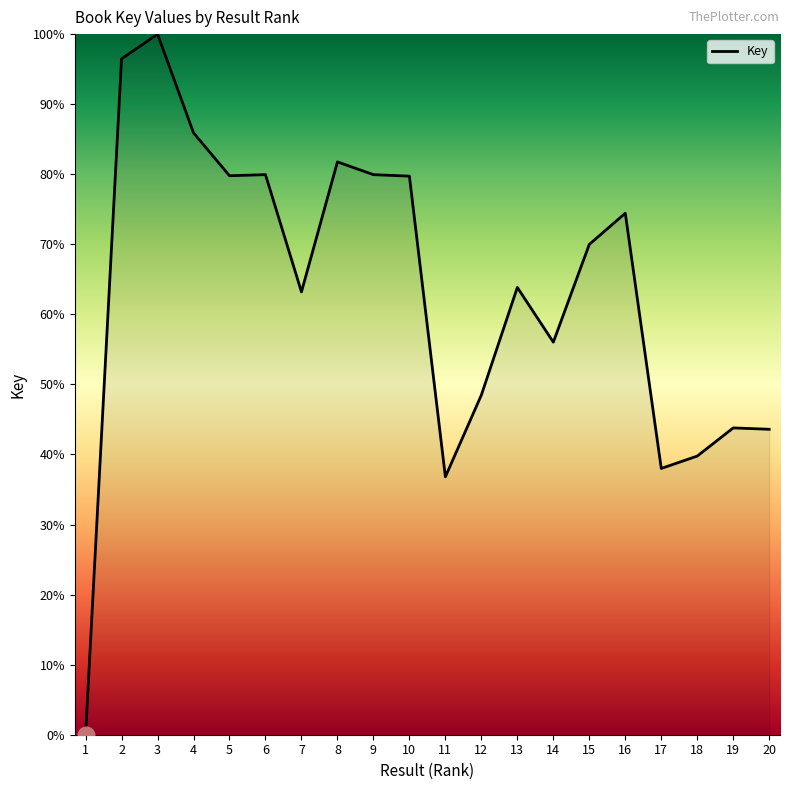

Between 5 and 1, which is larger?

5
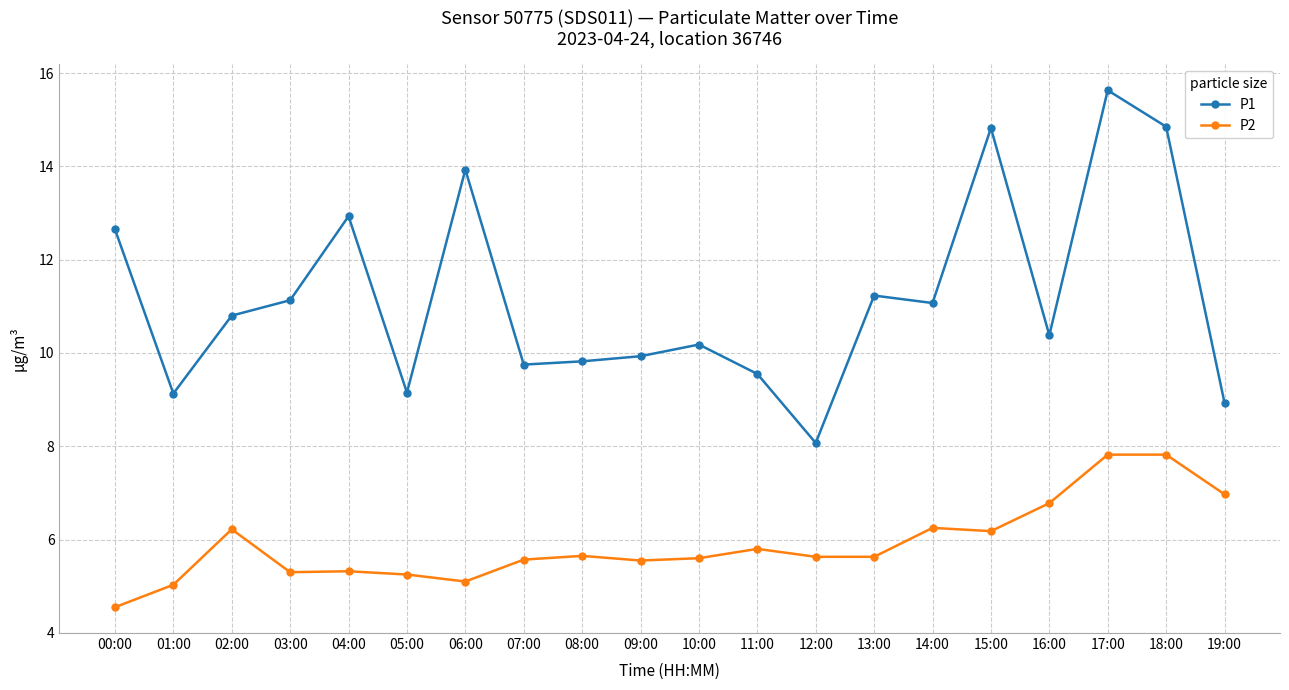

What is the sum of the P2 values at 10:00 and 18:00?

13.4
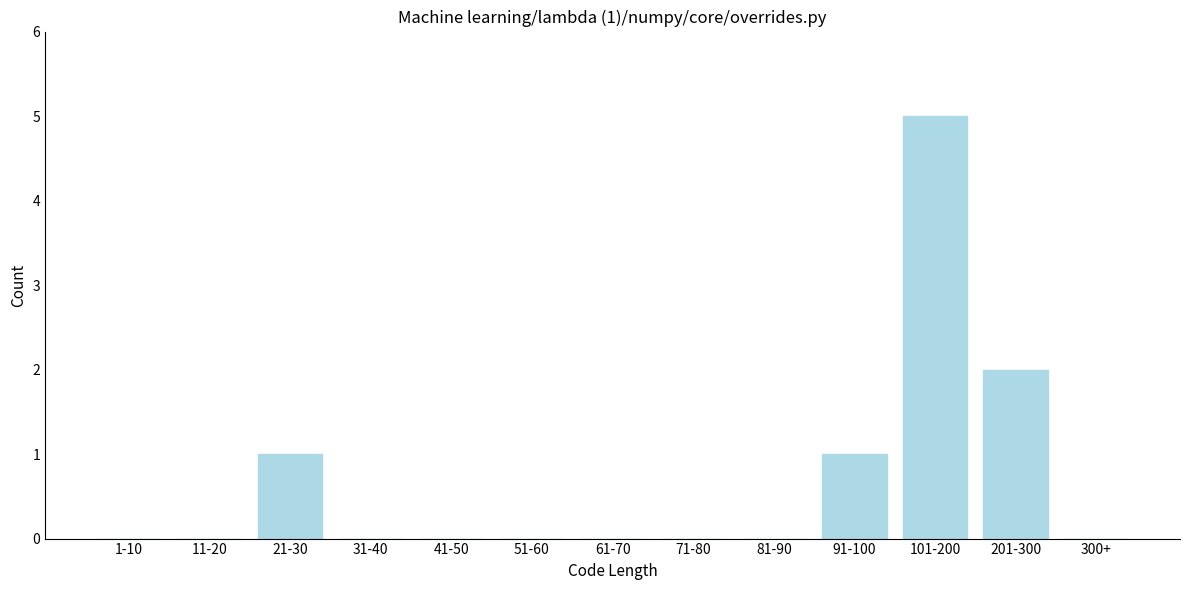

Reading left to right, transcribe all the data shown in this chart.

1-10=0	11-20=0	21-30=1	31-40=0	41-50=0	51-60=0	61-70=0	71-80=0	81-90=0	91-100=1	101-200=5	201-300=2	300+=0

* * * *

## ACTIVITY
Gather every line of the items above that contains the string "What". Case counts.

## RESULT BELOW
What is the sum of the P2 values at 10:00 and 18:00?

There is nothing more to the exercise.